Verse 18 – In the worst of times there are reasons and a way to have a genuine joy…to celebrate, to rejoice with confidence. It’s all in how we look at our circumstances. When I can’t imagine having anything to smile about, my eyes are opened to see life differently. Here marks the difference between those who have their hope in the Lord and those who do not.
If I can see the threatenings of life against the backdrop of the sovereign Lord of eternity, then fear and misery are diminished. But I must resolve to have His joy for myself, to celebrate in the Lord…though that joyful confidence stands against all human reason. Notice the double “I will” of verse 18. By an act of my volition, I have to choose the course I must take with my life.
Will I, by faith, hook my wagon to the eternal God and to His unfailing love and promises, or will I choose to face the unknowables of life in my own intelligence and strength? I join Habakkuk; it is Jahweh (the LORD) for me!
Verse 19 – The LORD GOD is my strength. Where does real hope and real help come from? Habakkuk realized it comes from the powerful God of all creation (Elohim, the only title for God in Genesis 1). It comes from the LORD, the great I AM (Jahweh), the unchanging God who inhabits eternity. It comes from the Lord (Adonai) who reigns as sovereign King over all our days, who gives us hope; in His good hands we are safe and secure against the elements of this merciless world.
It is in Him that I take joy. He alone fills my heart with happy confidence as I navigate the painful realities of uncertainty and loss. In fact, He fills me with an uncommon agility, like that of a surefooted deer that climbs on the jagged heights of the worst of times.
He is my salvation and my strength. Behind my tears is a cornerstone confidence…I shall not be moved! I personally possess a mighty God. He’s my God who possesses me, who keeps me and comforts me through it all. I can read His love letter to me (what else— the Bible), and my soul is fortified with His character and promises.
I can talk to Him when I can’t talk to anyone else. I can unbosom my soul to Him and find a friend that sticks closer than a brother. What a mighty and good God He is! Pity the person who does not have Him! I rejoice in Him. I celebrate in Him. Not in myself, but in Him.

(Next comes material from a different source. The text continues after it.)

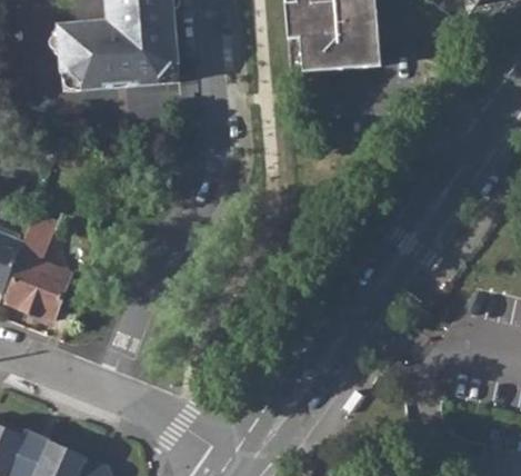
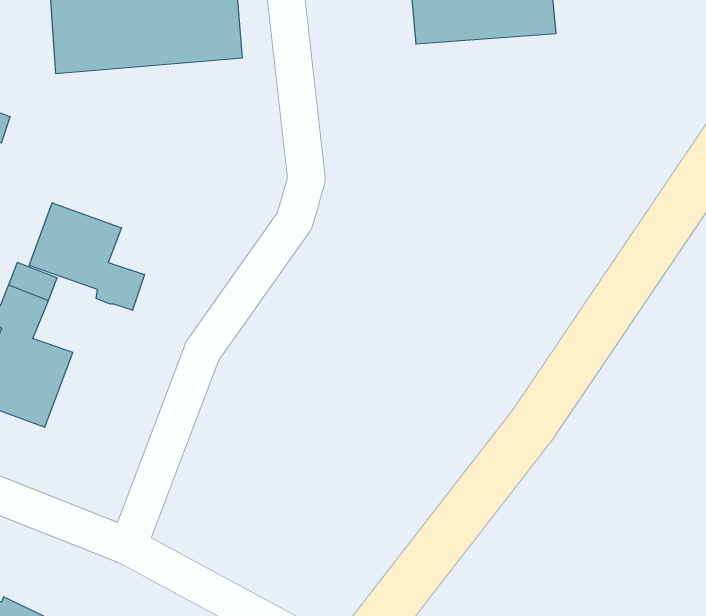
building: none -> [29,203,145,310]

In myself, I am overwhelmed and doomed. But not in Him. He is where I go for joy. I dip my pail down into His well and it comes back up filled with joy. Let it be the best of times or the worst of times. Let it be war, let it be peace. Either way, I shall not be moved (Psalm 46).
I know in my heart of hearts that Surely, goodness and mercy shall follow me all the days of my life, and I shall dwell in the house of Yahweh forever (Psalm 23:6). Did you catch that? “All the days of my life!” Joyful confidence, no matter what!